EXERCISE: Present every line of the material below as a numbered list, leaving out any blank lines.
--- start of MATERIAL FOR THIS TASK ---
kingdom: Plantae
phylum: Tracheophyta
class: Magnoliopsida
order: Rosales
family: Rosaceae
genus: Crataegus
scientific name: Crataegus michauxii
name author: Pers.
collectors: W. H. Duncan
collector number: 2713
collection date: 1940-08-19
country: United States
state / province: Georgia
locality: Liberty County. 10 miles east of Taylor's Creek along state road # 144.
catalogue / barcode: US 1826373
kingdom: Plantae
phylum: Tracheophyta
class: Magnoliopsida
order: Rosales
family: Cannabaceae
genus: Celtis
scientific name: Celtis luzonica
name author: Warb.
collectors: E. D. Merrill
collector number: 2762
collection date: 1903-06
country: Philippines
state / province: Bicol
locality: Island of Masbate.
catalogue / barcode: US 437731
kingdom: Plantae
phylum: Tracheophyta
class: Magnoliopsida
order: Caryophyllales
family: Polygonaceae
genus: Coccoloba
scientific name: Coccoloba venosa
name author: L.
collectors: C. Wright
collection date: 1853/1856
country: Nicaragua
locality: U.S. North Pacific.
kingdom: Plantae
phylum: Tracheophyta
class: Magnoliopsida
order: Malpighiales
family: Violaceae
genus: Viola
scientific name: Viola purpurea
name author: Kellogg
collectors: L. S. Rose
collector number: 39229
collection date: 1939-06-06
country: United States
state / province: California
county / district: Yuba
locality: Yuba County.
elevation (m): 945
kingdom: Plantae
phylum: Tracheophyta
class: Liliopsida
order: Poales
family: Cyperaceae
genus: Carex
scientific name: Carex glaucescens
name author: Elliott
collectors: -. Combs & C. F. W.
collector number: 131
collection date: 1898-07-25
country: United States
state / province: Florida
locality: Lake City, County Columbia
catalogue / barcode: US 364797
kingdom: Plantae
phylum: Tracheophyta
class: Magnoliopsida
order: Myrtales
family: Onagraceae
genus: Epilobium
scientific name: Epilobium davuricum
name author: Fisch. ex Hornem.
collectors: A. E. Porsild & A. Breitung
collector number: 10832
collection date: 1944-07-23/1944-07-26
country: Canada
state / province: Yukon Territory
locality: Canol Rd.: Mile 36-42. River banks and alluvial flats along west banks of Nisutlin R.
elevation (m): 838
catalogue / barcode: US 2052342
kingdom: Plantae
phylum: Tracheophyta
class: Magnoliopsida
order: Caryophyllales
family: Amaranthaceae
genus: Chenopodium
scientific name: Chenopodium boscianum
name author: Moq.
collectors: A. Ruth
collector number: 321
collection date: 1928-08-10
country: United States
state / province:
--- end of MATERIAL FOR THIS TASK ---
RESPONSE:
1. kingdom: Plantae
2. phylum: Tracheophyta
3. class: Magnoliopsida
4. order: Rosales
5. family: Rosaceae
6. genus: Crataegus
7. scientific name: Crataegus michauxii
8. name author: Pers.
9. collectors: W. H. Duncan
10. collector number: 2713
11. collection date: 1940-08-19
12. country: United States
13. state / province: Georgia
14. locality: Liberty County. 10 miles east of Taylor's Creek along state road # 144.
15. catalogue / barcode: US 1826373
16. kingdom: Plantae
17. phylum: Tracheophyta
18. class: Magnoliopsida
19. order: Rosales
20. family: Cannabaceae
21. genus: Celtis
22. scientific name: Celtis luzonica
23. name author: Warb.
24. collectors: E. D. Merrill
25. collector number: 2762
26. collection date: 1903-06
27. country: Philippines
28. state / province: Bicol
29. locality: Island of Masbate.
30. catalogue / barcode: US 437731
31. kingdom: Plantae
32. phylum: Tracheophyta
33. class: Magnoliopsida
34. order: Caryophyllales
35. family: Polygonaceae
36. genus: Coccoloba
37. scientific name: Coccoloba venosa
38. name author: L.
39. collectors: C. Wright
40. collection date: 1853/1856
41. country: Nicaragua
42. locality: U.S. North Pacific.
43. kingdom: Plantae
44. phylum: Tracheophyta
45. class: Magnoliopsida
46. order: Malpighiales
47. family: Violaceae
48. genus: Viola
49. scientific name: Viola purpurea
50. name author: Kellogg
51. collectors: L. S. Rose
52. collector number: 39229
53. collection date: 1939-06-06
54. country: United States
55. state / province: California
56. county / district: Yuba
57. locality: Yuba County.
58. elevation (m): 945
59. kingdom: Plantae
60. phylum: Tracheophyta
61. class: Liliopsida
62. order: Poales
63. family: Cyperaceae
64. genus: Carex
65. scientific name: Carex glaucescens
66. name author: Elliott
67. collectors: -. Combs & C. F. W.
68. collector number: 131
69. collection date: 1898-07-25
70. country: United States
71. state / province: Florida
72. locality: Lake City, County Columbia
73. catalogue / barcode: US 364797
74. kingdom: Plantae
75. phylum: Tracheophyta
76. class: Magnoliopsida
77. order: Myrtales
78. family: Onagraceae
79. genus: Epilobium
80. scientific name: Epilobium davuricum
81. name author: Fisch. ex Hornem.
82. collectors: A. E. Porsild & A. Breitung
83. collector number: 10832
84. collection date: 1944-07-23/1944-07-26
85. country: Canada
86. state / province: Yukon Territory
87. locality: Canol Rd.: Mile 36-42. River banks and alluvial flats along west banks of Nisutlin R.
88. elevation (m): 838
89. catalogue / barcode: US 2052342
90. kingdom: Plantae
91. phylum: Tracheophyta
92. class: Magnoliopsida
93. order: Caryophyllales
94. family: Amaranthaceae
95. genus: Chenopodium
96. scientific name: Chenopodium boscianum
97. name author: Moq.
98. collectors: A. Ruth
99. collector number: 321
100. collection date: 1928-08-10
101. country: United States
102. state / province:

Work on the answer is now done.